| DIRECTIVES |
a) Answer these questions using the article on Diana Nyad's Oprah interview:
(i) In what year did the Super Soul Sunday episode with Nyad air?
(ii) On what website has Daniel Slosberg been chronicling Nyad's stories?
(iii) What did Dr. Barbara Distel write about the way Nyad tells the Holocaust tale?
b) Carry on the article about Diana Nyad's Oprah interview, picking up after its final sentence.

| TEXT SEGMENT |
<<<<
Diana Nyad's Oprah Interview

The most memorable thing I watched this year was Diana Nyad lying about the Holocaust to Oprah till she cried.

Good god. I’m still stunned by what I saw from Nyad, best known as an endurance swimmer and subject of an Oscar-nominated biopic, Nyad

But I saw it. Diana Nyad lied … about the Holocaust … to Oprah!

Nyad retells a tale she’s been serving up different versions of for years, this time during an interview with the iconic Oprah from a 2013 episode of her chat show, Super Soul Sunday. It’s about meeting a woman in a restaurant by chance who she immediately sizes up as a Holocaust survivor because of a tattoo on her forearm. The strangers become fast friends, and the woman immediately tells Nyad about being made a sex slave for the S.S. officers at a concentration camp in Poland when she was just three years old. 

“Wow,” Oprah says, wiping tears from both eyes. “I’m so moved by that story.”

I, too, was moved hearing Nyad’s interview with Oprah. Though not in the same way Oprah was. By the time I saw the Holocaust clip, I’d already been schooled on Nyad’s unbounded phoniness by a former marathon swimmer and longtime Nyad obsessive named Daniel Slosberg. For several years, Slosberg has been chronicling Nyad’s fabulistic ways on his amazing website, nyadfactcheck.com. He had posted about her telling at least eight versions of the Holocaust story, usually with much more detail. So I’d heard Nyad name the specific Polish camp where the friend’s sex enslavement occurred (Dachau) and much more graphic descriptions of the abuse she suffered as a child. And I’d read Slosberg’s email exchanges with Holocaust experts around the world to fact-check every fact-checkable detail in Nyad’s stories. He’d confirmed with the U.S. Holocaust Museum, for example, that there was no tattooing of prisoners of any age at Dachau. And he’d been told by Dr. Barbara Distel, a former director of the Dachau Concentration Camp Memorial Site, said that for all that she’d learned about man’s inhumanity to man there, she’d never heard of child sex abuse at that camp. 

Distel’s bottom line on Nyad’s Holocaust tale? 

“The way she tells it is completely fictional,” Distel wrote.

So, before seeing the Super Soul Sunday interview, I knew that most Nyad stories are further from the truth than Cuba is from Florida.

So watching that clip, I was most moved by the balls it took for Nyad to bring her phony shtick to Oprah. Who the hell would think they could get away with lying about the Holocaust to Oprah? Well, Nyad would!
>>>>
| RAW DATA |
<<<<
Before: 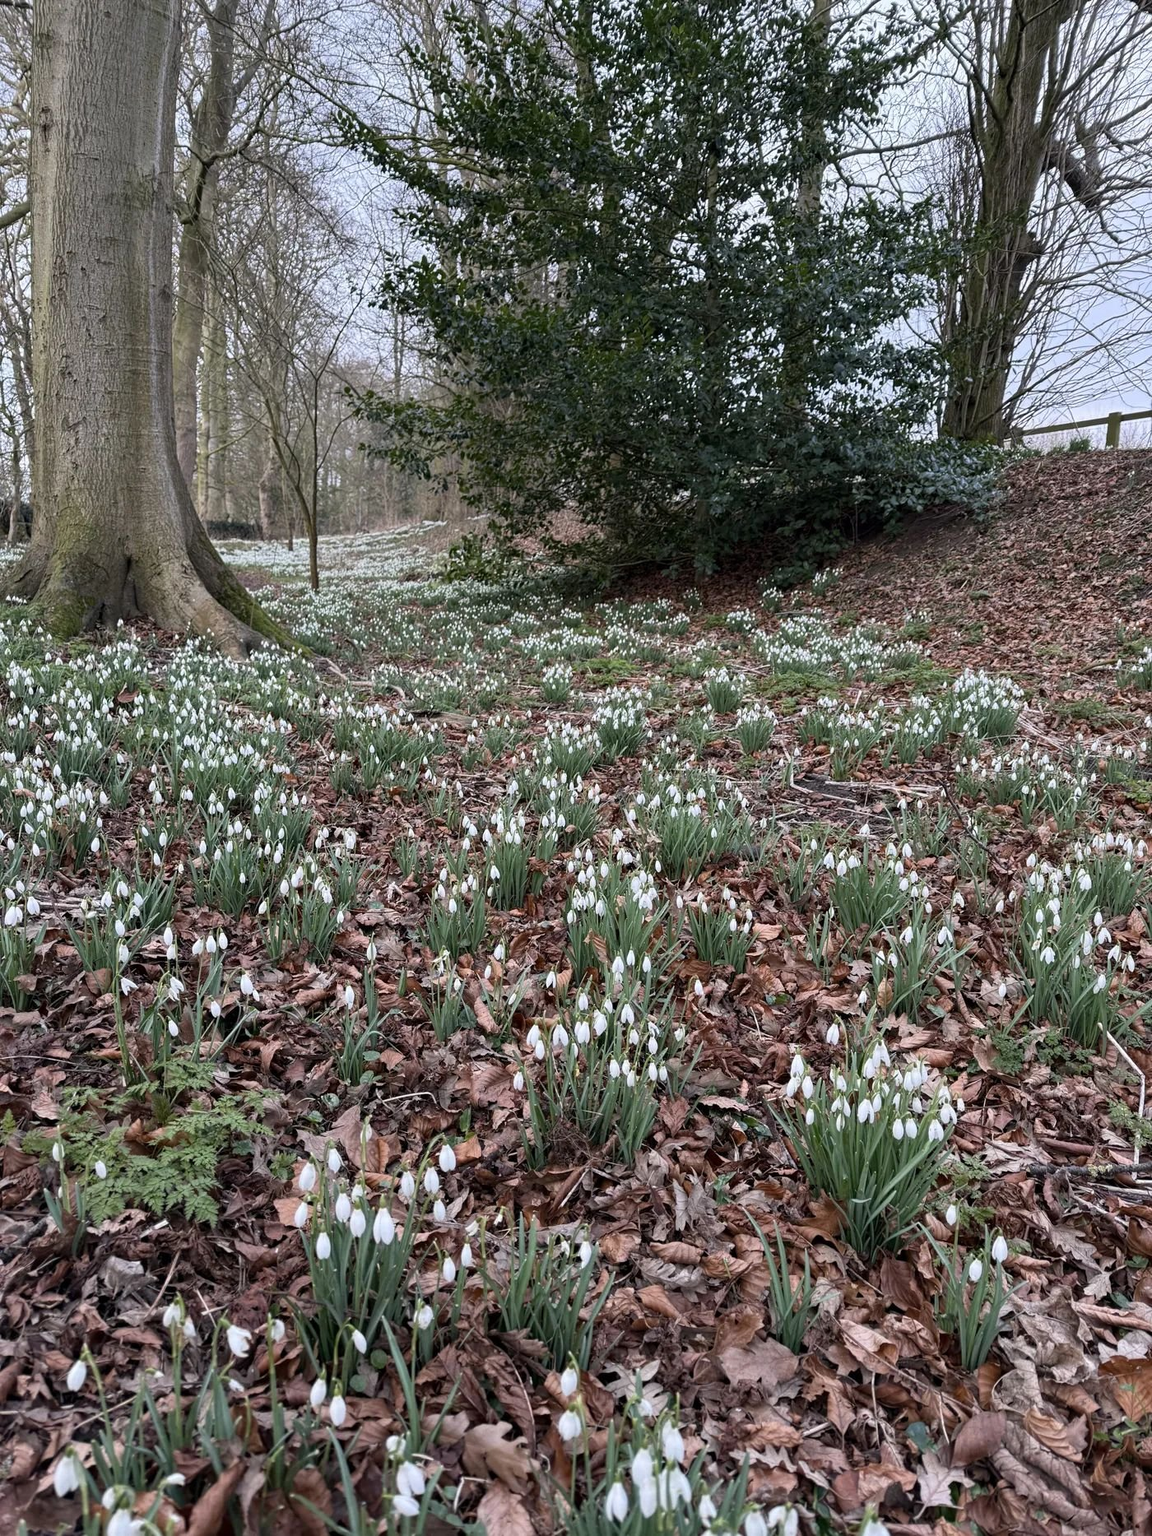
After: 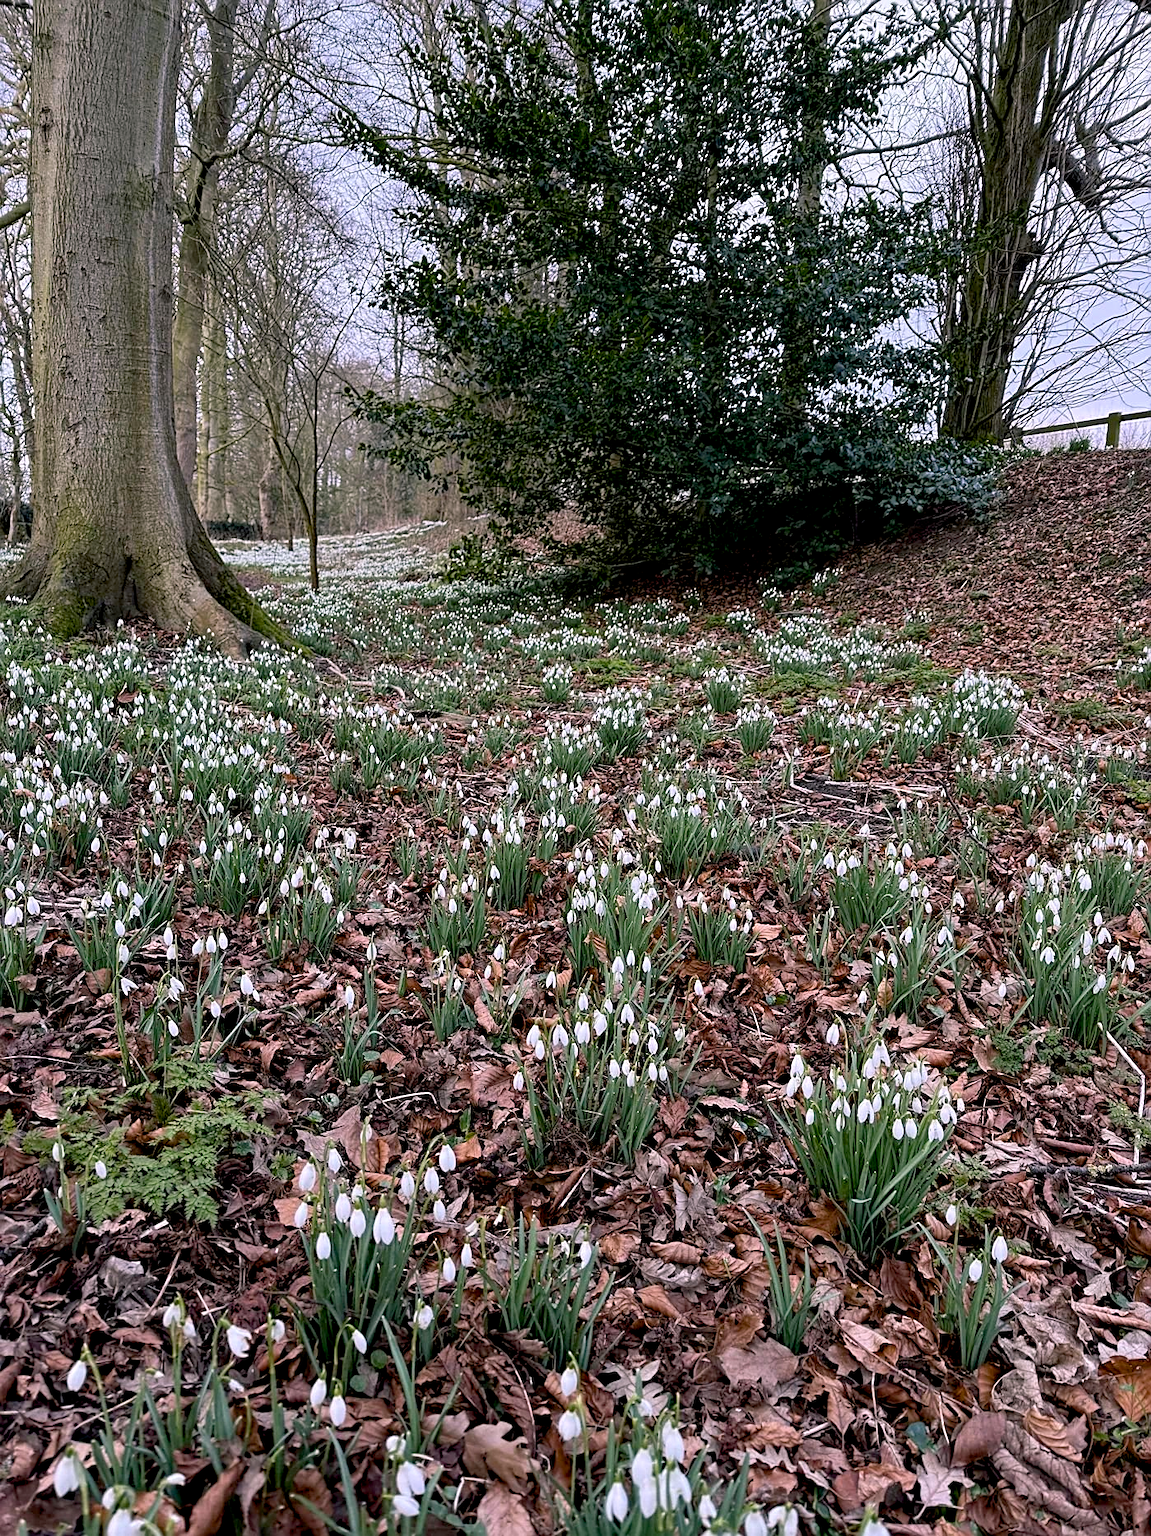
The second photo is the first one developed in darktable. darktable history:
>>>>
| RESULTS FOR EACH TASK |
a)
(i) 2013.
(ii) nyadfactcheck.com.
(iii) She wrote, "The way she tells it is completely fictional."

b)
And, for all Slosberg’s tireless efforts, Nyad did get away with it. Now there’s a feature film about her, with Annette Bening nominated for an Oscar for playing Nyad as something other than the fabulist/sociopath that the person lying to Oprah about the Holocaust sure seems like. I haven’t seen the film and have no interest in seeing it. I will watch the Super Soul Sunday clip again, however. - Dave McKenna

Top of the Lake, Season 1

I came to Top of the Lake 10 years late. This is because when it first became available on Netflix in 2013, I walked into my girlfriend's apartment and found her roommate watching a particularly fraught scene in the penultimate episode. There was some weird stuff going on. "This show seems weird!" I said, before leaving the room.

Watching the show now, in 2023, with the state of television being what it is, felt like being transported to an alternate reality. You're telling me they let Jane Campion write and direct a whole season of television set in the back country of New Zealand? And Elisabeth Moss is in the lead role? And Holly Hunter just shows up for a few episodes here and there? And every single character is the weirdest person you've ever heard of, and the show isn't desperate for you to like or identify with any of them? And not one single line of dialogue sounds like it was written by four 27-year-olds who read nothing but their Twitter feeds?

I sort of forgot that they used to make television shows like this, and not that long ago. - Tom Ley

Barbenheimer

Two gigantic films famously began gracing movie screens on the same July day, and I went out and saw both, also in one day. One featured my childhood memories transformed into a celluloid whole. The other featured men unleashing a mighty power. Of course I'm talking about, in order, Oppenheimer and Barbie.

Yes, Oppenheimer—specifically, its many scientists—was the stuff of my childhood memories. There was Niels Bohr (atomic structure) eating an apple. Moments later, it was Isidor Rabi (whose research would lead to MRIs) on a train. Give it some time and Enrico Fermi (nuclear chain reactions), Edward Teller (the H-bomb), and Albert Einstein (uh, duh) all appeared. The gang was all here.

Perhaps you did not grow up with a father who trained as an analytical chemist, but, if you had, these would have been your guys. You would remember them as easily as Disney princesses or pitchers from the early 1990s or, well, Barbies. My dad's reverence did not take, in the sense that I in no way, shape, or form became a scientist. And yet still I felt a strange nostalgia seeing these people portrayed on screen. We might not pick our childhood stories but, nonetheless, they stay with us.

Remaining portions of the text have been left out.